» **ABOUT THIS TASK**: Please return each of the entries that follow, unchanged in every word.

*-*-*

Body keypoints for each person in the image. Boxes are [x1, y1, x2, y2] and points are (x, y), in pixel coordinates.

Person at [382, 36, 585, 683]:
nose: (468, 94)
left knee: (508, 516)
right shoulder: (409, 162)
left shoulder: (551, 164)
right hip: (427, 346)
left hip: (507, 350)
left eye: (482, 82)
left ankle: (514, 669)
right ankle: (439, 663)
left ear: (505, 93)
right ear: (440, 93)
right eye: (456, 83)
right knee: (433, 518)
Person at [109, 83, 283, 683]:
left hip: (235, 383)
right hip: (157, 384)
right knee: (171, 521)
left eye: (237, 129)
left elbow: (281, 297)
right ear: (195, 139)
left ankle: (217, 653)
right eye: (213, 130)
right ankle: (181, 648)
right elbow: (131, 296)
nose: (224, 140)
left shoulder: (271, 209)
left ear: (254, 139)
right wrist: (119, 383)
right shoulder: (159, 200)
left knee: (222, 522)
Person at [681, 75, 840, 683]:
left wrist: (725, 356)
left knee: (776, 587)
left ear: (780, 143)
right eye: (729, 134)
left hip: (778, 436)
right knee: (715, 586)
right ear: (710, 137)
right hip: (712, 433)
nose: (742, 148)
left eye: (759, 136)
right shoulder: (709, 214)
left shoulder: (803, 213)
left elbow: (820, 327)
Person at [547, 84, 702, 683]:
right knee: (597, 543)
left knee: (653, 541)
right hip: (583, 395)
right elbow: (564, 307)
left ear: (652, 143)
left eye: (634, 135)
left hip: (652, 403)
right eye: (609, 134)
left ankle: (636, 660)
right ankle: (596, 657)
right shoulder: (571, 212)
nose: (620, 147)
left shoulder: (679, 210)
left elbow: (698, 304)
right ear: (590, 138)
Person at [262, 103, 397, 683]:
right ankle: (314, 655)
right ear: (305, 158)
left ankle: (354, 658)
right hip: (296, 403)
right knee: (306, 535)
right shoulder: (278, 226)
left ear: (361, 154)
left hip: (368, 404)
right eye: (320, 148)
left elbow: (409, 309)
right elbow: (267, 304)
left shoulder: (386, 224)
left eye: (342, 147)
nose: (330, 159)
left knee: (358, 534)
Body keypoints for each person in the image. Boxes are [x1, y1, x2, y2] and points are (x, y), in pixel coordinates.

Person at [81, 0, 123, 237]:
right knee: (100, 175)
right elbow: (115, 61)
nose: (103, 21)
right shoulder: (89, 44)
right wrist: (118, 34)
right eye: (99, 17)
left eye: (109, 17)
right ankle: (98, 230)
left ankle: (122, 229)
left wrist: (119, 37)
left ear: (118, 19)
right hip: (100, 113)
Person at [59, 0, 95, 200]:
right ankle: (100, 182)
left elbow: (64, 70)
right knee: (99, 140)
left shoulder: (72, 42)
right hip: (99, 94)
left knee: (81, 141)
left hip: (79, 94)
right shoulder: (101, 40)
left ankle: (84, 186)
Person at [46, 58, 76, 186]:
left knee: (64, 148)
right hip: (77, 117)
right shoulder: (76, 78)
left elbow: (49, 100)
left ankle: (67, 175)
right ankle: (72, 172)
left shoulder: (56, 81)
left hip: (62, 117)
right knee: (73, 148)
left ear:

*-*-*

» **ANSWER TO THIS PROBLEM**:
Body keypoints for each person in the image. Boxes are [x1, y1, x2, y2] and points are (x, y), in pixel coordinates.

Person at [382, 36, 585, 683]:
nose: (468, 94)
left knee: (508, 516)
right shoulder: (409, 162)
left shoulder: (551, 164)
right hip: (427, 346)
left hip: (507, 350)
left eye: (482, 82)
left ankle: (514, 669)
right ankle: (439, 663)
left ear: (505, 93)
right ear: (440, 93)
right eye: (456, 83)
right knee: (433, 518)
Person at [109, 83, 283, 683]:
left hip: (235, 383)
right hip: (157, 384)
right knee: (171, 521)
left eye: (237, 129)
left elbow: (281, 297)
right ear: (195, 139)
left ankle: (217, 653)
right eye: (213, 130)
right ankle: (181, 648)
right elbow: (131, 296)
nose: (224, 140)
left shoulder: (271, 209)
left ear: (254, 139)
right wrist: (119, 383)
right shoulder: (159, 200)
left knee: (222, 522)
Person at [681, 75, 840, 683]:
left wrist: (725, 356)
left knee: (776, 587)
left ear: (780, 143)
right eye: (729, 134)
left hip: (778, 436)
right knee: (715, 586)
right ear: (710, 137)
right hip: (712, 433)
nose: (742, 148)
left eye: (759, 136)
right shoulder: (709, 214)
left shoulder: (803, 213)
left elbow: (820, 327)
Person at [547, 84, 702, 683]:
right knee: (597, 543)
left knee: (653, 541)
right hip: (583, 395)
right elbow: (564, 307)
left ear: (652, 143)
left eye: (634, 135)
left hip: (652, 403)
right eye: (609, 134)
left ankle: (636, 660)
right ankle: (596, 657)
right shoulder: (571, 212)
nose: (620, 147)
left shoulder: (679, 210)
left elbow: (698, 304)
right ear: (590, 138)
Person at [262, 103, 397, 683]:
right ankle: (314, 655)
right ear: (305, 158)
left ankle: (354, 658)
right hip: (296, 403)
right knee: (306, 535)
right shoulder: (278, 226)
left ear: (361, 154)
left hip: (368, 404)
right eye: (320, 148)
left elbow: (409, 309)
right elbow: (267, 304)
left shoulder: (386, 224)
left eye: (342, 147)
nose: (330, 159)
left knee: (358, 534)
Body keypoints for each person in the image. Boxes are [x1, y1, x2, y2] and points are (x, y), in pixel coordinates.

Person at [81, 0, 123, 237]:
right knee: (100, 175)
right elbow: (115, 61)
nose: (103, 21)
right shoulder: (89, 44)
right wrist: (118, 34)
right eye: (99, 17)
left eye: (109, 17)
right ankle: (98, 230)
left ankle: (122, 229)
left wrist: (119, 37)
left ear: (118, 19)
right hip: (100, 113)
Person at [59, 0, 95, 200]:
right ankle: (100, 182)
left elbow: (64, 70)
right knee: (99, 140)
left shoulder: (72, 42)
right hip: (99, 94)
left knee: (81, 141)
left hip: (79, 94)
right shoulder: (101, 40)
left ankle: (84, 186)
Person at [46, 58, 76, 186]:
left knee: (64, 148)
right hip: (77, 117)
right shoulder: (76, 78)
left elbow: (49, 100)
left ankle: (67, 175)
right ankle: (72, 172)
left shoulder: (56, 81)
left hip: (62, 117)
right knee: (73, 148)
left ear:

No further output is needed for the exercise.